The Reverend Jeremy Taylor got his two bits in:
Make use of time, if thou valuest eternity. Yesterday cannot be recalled; to-morrow cannot be assured; to-day only is thine, which, if thou procrastinatest, thou losest, which loss is lost forever.
(Wonder if he knew Mr. Marvell. Or maybe such thoughts were just in the air in those days. As they are in later times.)

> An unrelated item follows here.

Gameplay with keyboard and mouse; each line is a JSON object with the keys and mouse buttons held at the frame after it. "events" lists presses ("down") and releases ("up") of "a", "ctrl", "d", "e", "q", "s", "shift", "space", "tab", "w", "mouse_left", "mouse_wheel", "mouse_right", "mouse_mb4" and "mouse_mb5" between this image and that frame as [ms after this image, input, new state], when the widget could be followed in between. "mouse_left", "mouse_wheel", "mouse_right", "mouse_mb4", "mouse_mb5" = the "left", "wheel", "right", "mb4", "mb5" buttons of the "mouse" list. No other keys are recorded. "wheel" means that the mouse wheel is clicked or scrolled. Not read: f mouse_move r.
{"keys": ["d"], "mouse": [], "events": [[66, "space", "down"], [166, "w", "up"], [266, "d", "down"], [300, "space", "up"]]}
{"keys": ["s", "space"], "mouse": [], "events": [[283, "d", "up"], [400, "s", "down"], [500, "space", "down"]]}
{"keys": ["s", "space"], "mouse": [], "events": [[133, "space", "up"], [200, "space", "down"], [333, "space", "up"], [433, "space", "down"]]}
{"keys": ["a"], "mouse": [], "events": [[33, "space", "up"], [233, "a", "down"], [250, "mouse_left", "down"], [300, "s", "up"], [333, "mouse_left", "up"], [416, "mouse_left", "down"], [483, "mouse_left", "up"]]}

A.M.W. Ball certainly had this to say:
Backward, turn backward, then time in your flight;
Make me a child again just for tonight.
Mother, come back from the echoeless shore,
Take me again to your heart as of yore.
And we mustn’t forget Robert Herrick:
Gather ye rose-buds while ye may,
Old Time is still a flying,
And this same flower that smiles to-day,
To-morrow will be dying.
Ah, carpe that diem!
I could go on and on, but like the jolly old masturbator said, “Enough’s enough. After a while you’re beating a dead horse.” So now let’s close this bit down with a quotation from Thomas Carlyle’s Heroes and Hero Worship:
That great mystery of TIME, were there no other; the illimitable, silent, never-resting thing called Time, rolling, rushing on, swift, silent, like an all-embracing ocean tide, on which we and all the Universe swim like exhalations, like apparitions which are, and then are not: this is forever very literally a miracle; a thing to strike us dumb,—for we have no word to speak about it.